I think what we need to see is inter-bank lending move more in lockstep with Fed targets. Clearly since September 15 that has not been the case. Very good signs, obviously. I had mentioned that yesterday LIBOR posted at 322; three weeks ago it was 459 for October resets so tremendous movement is being made in banks loosening up their inter-bank lending. That is facilitating a lower interest cost for us and the rest of the industry that posts off of that.
I think what’s more important now is where LIBOR goes as opposed to where the Fed resets go.
Your next question comes from the line of Dan Arlow - Omega.
Dan Arlow - Omega
Are you seeing any other opportunities out there at this point along the lines of Diners Club? Thanks.
We are making a lot of progress, communicating with our franchisees and mapping out our strategy, Dan. I think it would be premature for me to open that up here, but clearly by the fourth quarter conference call we should have more color for you.

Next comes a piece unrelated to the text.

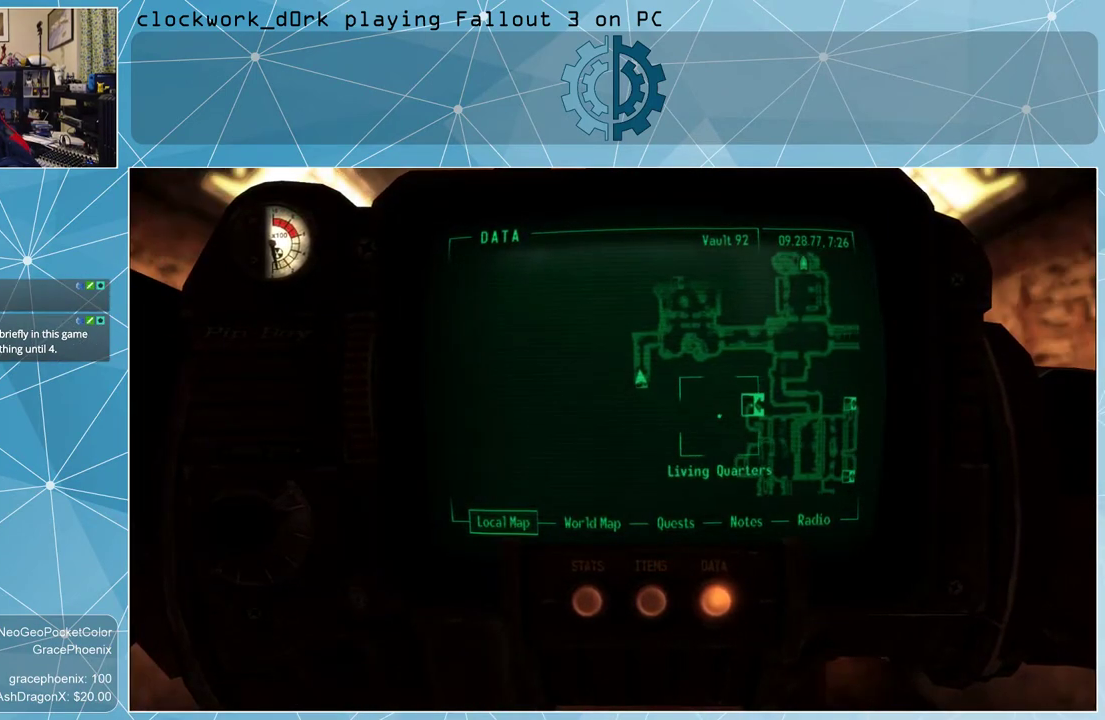
{"keys": [], "mouse": ["left"], "events": []}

Your next question comes from the line of Noel Levy - Tyndall.
Noel Levy – Tyndall
Could you explain in a little more detail the schedule A with the quarterly payments next year? You have a percentage of Discover Financial Services volume target which looks like 5% for the first three quarters and then 21% for the final period; which is only, it looks like 21 days. I don’t quite understand why it changes so much in that last period?
The performance target that we need to meet is 5% of Discover Financial Services volume. That’s defined within the agreement that’s also filed as an exhibit to the 8-K, but as a proxy you might just use the total volume off the statistical supplement we provide you each quarter. In the third quarter that was just over $60 billion.
So 5% of that target, subject to the maximum payout that’s contained within that schedule is the performance criteria and the maximum amount. Since the fourth period is a 21-day performance period rather than a 90-day performance period, the performance target is adjusted and it’s the same relationship if you gross that up to 90 days, you will get basically the same target.
It’s only higher because there is a different duration of the performance period.
There was a mention somewhere that Morgan Stanley paid to MasterCard I believe $35 million. Could you comment on why that occurred and what that involved?
I have no knowledge of what that’s about.
You have no more questions. I would now like to turn the call over to Mr. Craig Streem for closing remarks.
I want to thank you all for your participation and your interest, and as always, any follow-up questions please come back to me and we will do our best to get them covered. Have a good day.